After being released from Ethiopia, he landed in conflict-torn South Sudan instead of Kenya.
He told how he was robbed, beaten up and briefly jailed as he fell seriously ill from malaria and sepsis.
But Kirk has vowed to find and repair his wrecked single-engine 1943 Piper Club, which lost its propeller and one of its legs in the emergency landing.
“One way or another, I am in a bit of a jam,” he told the British press last weekend from a hotel in the capital city of Juba, where he was taken under military escort.
Sam Rutherford, the rally organiser, said the event had been a huge success, but admitted “I’ll breathe a massive sigh of relief when we get to Cape Town.”
The planes are mostly open to the elements and have only basic navigation and safety equipment — demanding high skills from the often elderly pilots who have landed in tight spots including on the edge of the Ngorongoro crater in Tanzania.

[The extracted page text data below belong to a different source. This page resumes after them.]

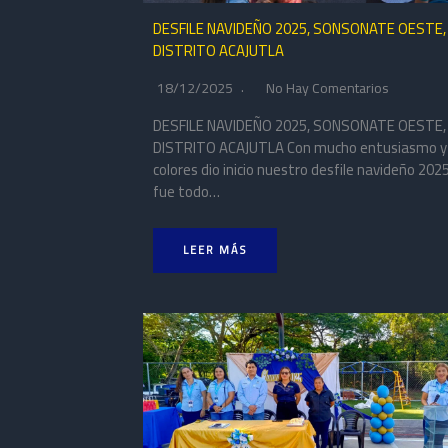
DESFILE NAVIDEÑO 2025, SONSONATE OESTE,
DISTRITO ACAJUTLA
18/12/2025
No Hay Comentarios
DESFILE NAVIDEÑO 2025, SONSONATE OESTE,
DISTRITO ACAJUTLA Con mucho entusiasmo y
colores dio inicio nuestro desfile navideño 2025
fue todo…
LEER MÁS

“With an open cockpit, you become one with the environment,” said Ingo Presser, 72, from Germany, his eyes shining with excitement after landing his 1936 Bucker Bu-131 at Baragwanath.
“You know immediatly when the plane is flying perfectly and when there is a problem, you feel it.”
– ‘The smell of oil’ –
Presser spent 36 years flying modern planes equipped with modern technology, but said he loves the smell of oil splashing on his goggles and the challenge of navigating by map.
“(In my career) I used to fly an Airbus in the morning and fly this one the afternoon, just for the pleasure of flying,” he said.
For American Keith Kossuth, the journey has been full of testing moments as he had little experience of his plane — but he was determined to complete the rally.
“I just got the plane, but I’ve been dreaming of having it for over 12 years,” said Kossuth, who confessed that his specialism is actually old motorcycles rather than old planes.
“I did four landings with the guy that owned the plane and then four landings by myself and then it was ‘OK, there you go’.
“I was too confident,” he said, recalling how his plane had gone into a downwards spin near Zanzibar before he just got it back under control.
Oppegard flew in the “Vintage Air Rally” with her husband Nicholas — a former commercial pilot — in an eight-cylinder Travel Air 4000 plane built in 1928.
Nicholas Oppegard said the journey was the highlight of his life spent in the air, and that the experience that produced a strong bond among the intrepid participants.
“We didn’t know each other and there we were heading together to do the greatest odyssey of our lives… honouring the guys who opened up the skies of Africa to the world,” he said.
“This is a joy, this is a privilege (and) if along the way we could inspire one child to look up and say the sky is not the limit then it’s been worth this trip.”